Tragaluz’s stunning glass roof, stylish interior and high-quality but play-it-safe cooking make it an ideal choice for entertaining business guests or taking a break from designer shopping sprees on Passeig de Gràcia.
It was raining hard and the sky above Barcelona was black when I set out for Tragaluz (Passatge de la Concepció 5, Tel. +34 934 870 621). Autumnal storms aren’t the weather you hope for when visiting a restaurant whose name translates as ‘skylight’ so I was delighted to find that the clouds had broken when I stepped out of Diagonal Metro station.
By the time I’d walked a few metres to the side alley between Passeig de Gràcia and Rambla Catalunya and climbed the stairs to Tragaluz, there was nothing but blue heaven and sunshine to be seen overhead and the restaurant was bathed in natural light.
Tragaluz’s been around for a long time and is well known on the Barcelona dining scene. It’s undergone a few facelifts but the unchanging highlight of its design is a glass and steel ceiling that can be opened in good weather. It gives the dining area, reached by walking through the open kitchen, a unique character.
Upstairs, under the ridge of the roof, is a smaller area with extra tables that can be used during busy periods or for customers who just want a coffee. There’s also a unisex toilet which I saw completely flummox an elderly couple.
Groups of well-heeled Catalan ladies-who-lunch (and who own shares in hairspray manufacturers, if they’ve any sense) laughed and chatted with the relaxed ease of regulars; steel-haired businesspeople entertained clients and partners, while smart but informal staff buzzed around. The restaurant was completely packed on a wet, midweek lunchtime. Crisis? What crisis?

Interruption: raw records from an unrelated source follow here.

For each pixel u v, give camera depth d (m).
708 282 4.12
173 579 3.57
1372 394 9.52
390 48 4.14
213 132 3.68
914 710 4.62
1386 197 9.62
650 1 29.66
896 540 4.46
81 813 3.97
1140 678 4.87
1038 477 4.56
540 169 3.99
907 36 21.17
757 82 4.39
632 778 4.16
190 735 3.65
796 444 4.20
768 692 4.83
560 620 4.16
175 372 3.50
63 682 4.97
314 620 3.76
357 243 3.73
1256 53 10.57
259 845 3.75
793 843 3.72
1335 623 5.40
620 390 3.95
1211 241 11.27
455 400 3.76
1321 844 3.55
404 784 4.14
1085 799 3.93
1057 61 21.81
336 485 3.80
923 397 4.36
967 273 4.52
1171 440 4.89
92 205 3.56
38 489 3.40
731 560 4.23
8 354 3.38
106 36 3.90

Tragaluz has a €25 fixed menu del día that doesn’t skimp on the good stuff: steak tartare and foie gras were included on the day I visited. À la carte main courses are in the €18-€27 range. I was given the chance to try a selection of the dishes on the menu, so please note that serving sizes are usually larger than those in the photos here.
The aforementioned tartare and foie was first, served with a simple plate of seasonal wild mushrooms. The tartare and foie were pleasant but a little disappointing: quality ingredients but they were underseasoned and the tartare lacked character. If I’m going to risk my health with raw meat (which, as regular readers will know, I love) then I want my tartare to be worth it.
The mushrooms were excellent, seasoned with black salt.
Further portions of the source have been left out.